DENVER (CN) - Tyson Foods cannot wriggle out of a $4 million verdict and attorneys' fee award for underpaying employees for time spent donning and doffing protective clothes before and after their shifts, the 10th Circuit ruled.
Lead plaintiff Adelina Garcia and several hundred other employees from a Tyson facility in Finney, County, Kansas, filed a proposed class action in Kansas federal court in 2006. They alleged violations of the Fair Labor Standards Act and Kansas Wage Protection Act for being underpaid for the putting on and taking off of shin guards, mesh aprons, belly guards, plexiglass arm guards and knocker vests, among other things.
The jury awarded approximately $500,000 in actual damages and the trial court later awarded over $3.3 million in attorneys' fees under the FLSA.

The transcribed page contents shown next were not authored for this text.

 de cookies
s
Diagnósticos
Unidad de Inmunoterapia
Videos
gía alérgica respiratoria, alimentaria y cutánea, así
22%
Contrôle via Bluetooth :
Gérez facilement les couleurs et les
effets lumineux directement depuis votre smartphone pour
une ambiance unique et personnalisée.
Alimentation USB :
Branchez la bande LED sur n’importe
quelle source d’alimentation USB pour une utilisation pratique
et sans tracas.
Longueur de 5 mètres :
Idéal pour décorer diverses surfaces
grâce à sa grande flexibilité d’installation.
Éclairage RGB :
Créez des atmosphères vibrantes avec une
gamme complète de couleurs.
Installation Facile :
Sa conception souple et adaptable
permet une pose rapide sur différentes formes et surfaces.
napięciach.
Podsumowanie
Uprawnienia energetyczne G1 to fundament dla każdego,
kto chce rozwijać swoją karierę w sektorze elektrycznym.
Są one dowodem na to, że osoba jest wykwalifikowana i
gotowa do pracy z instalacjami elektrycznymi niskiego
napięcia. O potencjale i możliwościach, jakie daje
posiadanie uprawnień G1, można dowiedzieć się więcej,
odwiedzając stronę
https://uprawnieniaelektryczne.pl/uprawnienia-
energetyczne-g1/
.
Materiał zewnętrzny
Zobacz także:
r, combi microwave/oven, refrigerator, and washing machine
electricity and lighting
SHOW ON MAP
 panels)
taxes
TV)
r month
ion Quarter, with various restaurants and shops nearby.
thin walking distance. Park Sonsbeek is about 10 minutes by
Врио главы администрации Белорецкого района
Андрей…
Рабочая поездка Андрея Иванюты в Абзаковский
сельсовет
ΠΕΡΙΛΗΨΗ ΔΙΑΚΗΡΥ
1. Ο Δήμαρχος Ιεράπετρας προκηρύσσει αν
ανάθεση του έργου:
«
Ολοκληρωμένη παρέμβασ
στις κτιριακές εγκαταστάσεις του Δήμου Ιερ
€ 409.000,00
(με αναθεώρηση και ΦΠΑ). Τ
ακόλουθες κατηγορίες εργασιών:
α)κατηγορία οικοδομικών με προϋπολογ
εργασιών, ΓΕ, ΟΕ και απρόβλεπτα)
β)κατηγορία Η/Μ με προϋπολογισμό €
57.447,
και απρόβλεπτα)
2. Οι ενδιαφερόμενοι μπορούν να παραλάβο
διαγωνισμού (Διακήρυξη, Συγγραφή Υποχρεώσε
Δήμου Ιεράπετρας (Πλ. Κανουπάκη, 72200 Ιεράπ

The trial court also denied Tyson's motion for judgment as a matter of law. The company then appealed the ruling and argued the fee award was excessive. Tyson said there was not enough evidence to support the verdict because the employees did not prove unpaid time on a class-wide basis.
A three-judge panel with the 10th Circuit affirmed on Tuesday, concluding "a jury could have reasonably inferred class-wide liability based on the trial evidence."

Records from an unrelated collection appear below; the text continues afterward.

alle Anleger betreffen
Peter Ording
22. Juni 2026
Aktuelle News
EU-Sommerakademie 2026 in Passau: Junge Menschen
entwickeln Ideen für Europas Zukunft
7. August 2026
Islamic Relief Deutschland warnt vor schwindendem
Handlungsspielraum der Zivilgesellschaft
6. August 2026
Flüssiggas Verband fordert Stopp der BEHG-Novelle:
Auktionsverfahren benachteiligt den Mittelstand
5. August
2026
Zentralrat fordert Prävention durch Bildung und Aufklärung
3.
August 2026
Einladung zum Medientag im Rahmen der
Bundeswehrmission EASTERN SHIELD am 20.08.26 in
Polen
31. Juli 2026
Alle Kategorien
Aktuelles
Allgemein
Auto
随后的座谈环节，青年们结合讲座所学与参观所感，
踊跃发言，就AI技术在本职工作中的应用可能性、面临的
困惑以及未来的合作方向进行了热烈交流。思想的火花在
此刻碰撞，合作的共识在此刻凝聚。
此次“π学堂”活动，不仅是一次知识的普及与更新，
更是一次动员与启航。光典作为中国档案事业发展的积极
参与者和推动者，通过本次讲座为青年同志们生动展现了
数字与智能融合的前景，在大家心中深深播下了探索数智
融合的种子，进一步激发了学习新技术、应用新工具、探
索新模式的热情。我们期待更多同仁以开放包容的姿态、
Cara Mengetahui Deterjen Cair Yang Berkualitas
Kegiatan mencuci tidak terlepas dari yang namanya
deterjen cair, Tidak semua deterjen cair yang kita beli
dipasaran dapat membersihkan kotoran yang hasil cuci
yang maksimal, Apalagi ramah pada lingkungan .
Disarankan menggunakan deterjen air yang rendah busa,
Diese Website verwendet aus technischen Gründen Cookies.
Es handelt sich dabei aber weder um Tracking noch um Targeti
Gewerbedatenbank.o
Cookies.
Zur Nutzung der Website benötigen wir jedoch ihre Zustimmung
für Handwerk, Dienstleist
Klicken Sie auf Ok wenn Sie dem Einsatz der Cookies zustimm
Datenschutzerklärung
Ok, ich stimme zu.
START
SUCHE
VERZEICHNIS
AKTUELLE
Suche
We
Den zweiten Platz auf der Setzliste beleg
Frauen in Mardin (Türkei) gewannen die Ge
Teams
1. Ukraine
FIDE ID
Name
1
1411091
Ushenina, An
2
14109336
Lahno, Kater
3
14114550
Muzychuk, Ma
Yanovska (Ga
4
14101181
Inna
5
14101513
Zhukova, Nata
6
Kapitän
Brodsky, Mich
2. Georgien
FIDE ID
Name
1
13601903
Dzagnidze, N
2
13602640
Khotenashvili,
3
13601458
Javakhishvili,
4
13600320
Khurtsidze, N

"We reject Tyson's contentions," wrote U.S. Circuit Judge Robert E. Bacharach. "The plaintiffs presented sufficient evidence of undercompensation and the district court acted within its discretion in setting the fee award."
Tyson acknowledged its separate, K-Code category of pay was intended to compensate workers for donning and doffing activities, the 27-page opinion stated.
"Thus, the jury could have inferred recognition by Tyson that until 2010, it had underestimated the time required to get in and out of the protective clothing and equipment and to walk to and from the work stations," Bacharach wrote. "We do not know how the jury ultimately decided to find class-wide liability. But we do know that there was a reasonable basis for the jury's finding of systematic undercompensation. Thus, the evidence was sufficient for the finding of class-wide liability."
The appeals court also disagreed with Tyson's argument that the jury must have assessed liability for class members who were not underpaid because the jury awarded less than what the plaintiffs asked for.
"We disagree because: (1) the evidence supported a finding of undercompensation for every class member, and (2) Tyson's argument rests on speculation about how the jury calculated damages," the opinion stated.
The appeals court concluded the trial court did not abuse its discretion in allowing recovery of attorneys' fees for time spent on the state claims and unsuccessful federal claims.
"Though the claims had some factual and legal differences, the court could reasonably conclude that the similarities justified an award for the time spent in meals and breaks," Bacharach wrote. "The court could reasonably conclude that a relation existed between: (1) the federal claims for pre- and post-shift activities, and (2) the state claims and the federal claims for underpayment involving meals and breaks."
Tyson spokesman Gary Mickelson said the company will explore its legal options.
"We're disappointed by the ruling and disagree with it, especially since most of the award is for attorneys' fees, not for the plant workers," Mickelson said Thursday.